O Poder Simbólico, conceito tratado pelo sociólogo francês Pierre Bourdieu, apesar de pouco visto, quase invisível, abstrato, pode ser encontrado nas mais diversas acepções e relações coletivas. Naturalizado e enraizado no âmago do ambiente no qual fomos inseridos desde o nascimento, é um fator corroborativo da manutenção e/ou aprofundamento das desigualdades sociais. A normalidade rotineira, portanto, torna-se um perigo, sendo tão despercebida, comum, intrínseca, a ponto de não ser questionada, presente nas entrelinhas da sociedade.
Como
imortalizado pelo brilhante Guimarães Rosa: “O correr da vida embrulha tudo”, o
indivíduo, ao longo da vida, sofre variadas interferências externas, sejam elas
derivadas de sua cultura, religião, classe social, manifestações artísticas ou
até mesmo de posições hierárquicas.

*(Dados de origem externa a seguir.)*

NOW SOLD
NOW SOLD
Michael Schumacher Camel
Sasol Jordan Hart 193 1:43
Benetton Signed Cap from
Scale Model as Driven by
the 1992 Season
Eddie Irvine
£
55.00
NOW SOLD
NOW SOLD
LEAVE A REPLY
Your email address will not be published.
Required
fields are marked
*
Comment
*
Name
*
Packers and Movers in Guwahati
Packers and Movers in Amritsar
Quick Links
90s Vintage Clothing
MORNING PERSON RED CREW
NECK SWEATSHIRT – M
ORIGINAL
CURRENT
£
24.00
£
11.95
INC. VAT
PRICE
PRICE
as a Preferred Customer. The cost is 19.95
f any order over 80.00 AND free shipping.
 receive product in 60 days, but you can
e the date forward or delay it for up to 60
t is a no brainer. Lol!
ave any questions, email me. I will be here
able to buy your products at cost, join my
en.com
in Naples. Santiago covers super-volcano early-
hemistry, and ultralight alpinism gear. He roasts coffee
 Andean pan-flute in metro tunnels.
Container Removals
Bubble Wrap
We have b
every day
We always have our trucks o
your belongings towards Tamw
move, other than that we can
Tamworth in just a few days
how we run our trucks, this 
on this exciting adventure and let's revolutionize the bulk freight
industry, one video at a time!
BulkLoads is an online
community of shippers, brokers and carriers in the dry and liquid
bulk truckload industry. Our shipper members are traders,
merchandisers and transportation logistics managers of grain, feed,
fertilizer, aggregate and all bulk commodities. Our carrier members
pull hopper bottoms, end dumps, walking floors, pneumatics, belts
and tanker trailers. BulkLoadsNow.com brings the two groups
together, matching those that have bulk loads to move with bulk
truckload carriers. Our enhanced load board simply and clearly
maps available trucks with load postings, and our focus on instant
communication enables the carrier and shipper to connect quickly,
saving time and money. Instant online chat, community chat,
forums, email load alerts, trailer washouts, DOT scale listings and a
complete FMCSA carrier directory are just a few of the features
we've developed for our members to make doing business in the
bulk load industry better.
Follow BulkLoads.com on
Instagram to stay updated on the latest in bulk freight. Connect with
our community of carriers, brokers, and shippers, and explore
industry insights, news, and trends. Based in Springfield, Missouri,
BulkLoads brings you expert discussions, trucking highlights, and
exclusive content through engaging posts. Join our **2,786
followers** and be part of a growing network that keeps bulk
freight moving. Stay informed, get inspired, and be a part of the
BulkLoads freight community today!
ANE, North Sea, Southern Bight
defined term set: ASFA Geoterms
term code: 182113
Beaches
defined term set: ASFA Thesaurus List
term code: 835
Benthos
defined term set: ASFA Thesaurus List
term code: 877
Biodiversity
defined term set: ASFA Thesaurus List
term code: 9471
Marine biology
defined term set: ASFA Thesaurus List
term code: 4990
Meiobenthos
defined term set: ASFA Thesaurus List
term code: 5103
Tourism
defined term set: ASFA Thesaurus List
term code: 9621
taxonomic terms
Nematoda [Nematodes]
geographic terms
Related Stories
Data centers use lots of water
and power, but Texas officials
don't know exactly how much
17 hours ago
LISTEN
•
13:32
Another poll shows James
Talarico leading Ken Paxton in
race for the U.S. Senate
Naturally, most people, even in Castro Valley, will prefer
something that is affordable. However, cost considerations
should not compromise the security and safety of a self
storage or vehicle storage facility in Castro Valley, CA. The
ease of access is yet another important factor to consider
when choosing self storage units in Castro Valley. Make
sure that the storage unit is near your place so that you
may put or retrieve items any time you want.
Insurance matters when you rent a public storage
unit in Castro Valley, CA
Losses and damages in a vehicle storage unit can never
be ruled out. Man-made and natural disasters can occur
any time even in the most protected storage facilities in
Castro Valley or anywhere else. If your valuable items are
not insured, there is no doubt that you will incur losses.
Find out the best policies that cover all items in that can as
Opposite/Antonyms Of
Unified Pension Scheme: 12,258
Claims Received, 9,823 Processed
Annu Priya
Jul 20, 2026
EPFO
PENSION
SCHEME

O conhecimento adquirido, o produto destas
trocas, direciona o indivíduo à certas escolhas e determinados comportamentos, conceito
este denominado habitus. Há de se
entender, contudo, que a neutralidade de opiniões e posicionamentos
transforma-se em algo distante e até utópico, bem como a Teoria Pura do
Direito, do positivista Hans Kelsen, visto que não é possível a construção de
uma “ciência jurídica pura”, nosso espaço social é formado pela interligação
dos vários campos: científico, artístico, político, jurídico, estando o
econômico ao cerne, irradiando todos os demais.
O caso
Pinheirinho, ocorrido em São José dos Campos em 2012, marcado pela tamanha
violência estatal e desrespeito aos Direitos Humanos durante uma reintegração
de posse de um terreno, que estava sendo ocupado por famílias (aproximadamente
seis mil pessoas) há mais de 8 anos na época, é um exemplo perfeito do poder
simbólico encontrado nas hierarquias, principalmente jurídicas. Não há como
ignorarmos a influência do campo econômico num conflito que quase resultou numa
guerra civil. Além de não haver coerência alguma na decisão tomada em 2011 pela
juíza Márcia Loureiro, é claro o “(...) reflexo direto das relações de forças
existentes, em que se exprimem as determinações econômicas e, em particular, os
interesses dos dominantes, ou então, um instrumento de dominação” (BOURDIEU,
1989, p.210).
A luta pelo
monopólio de dizer o direito, advinda do campo jurídico, mostra-se uma barbárie
perante ao caso concreto apresentado. Direitos como o da dignidade da pessoa
humana, função social da propriedade, valorização do bem estar coletivo e do
interesse público em relação ao particular, deveriam não só sustentar nossa
Constituição Federal de 1988, como todo aparato jurídico. O óbvio ainda precisa
ser constantemente dito: o direito de moradia de diversas famílias deveria ser
inegociável, sobreposto a todo e qualquer interesse econômico, fora a confusão grotesca
e proposital a despeito dos conceitos de posse e propriedade.
Este poder
simbólico, portanto, foi não só percebido, como contestado. Famílias foram à
luta e tiveram seus direitos completamente violados. A violência, que já não era
mais simbólica e mascarada pela coação, era ainda mais desigual, física e
imponente, abusiva, literalmente. Capistrano de Abreu (1853-1927), historiador
brasileiro, resume adequadamente nossas chagas sociais ao dizer que “a história
do Brasil dá a ideia de uma casa edificada na areia”, ou seja, não há alicerce
algum, não é seguro, é instável. Nosso Direito, bem como a casa, enquanto usado
como arma para a satisfação de interesses não fundamentados sob a égide moral,
não será visto como instrumento de transformação social, não contará com
alicerces verídicos, distanciando-se de seu propósito.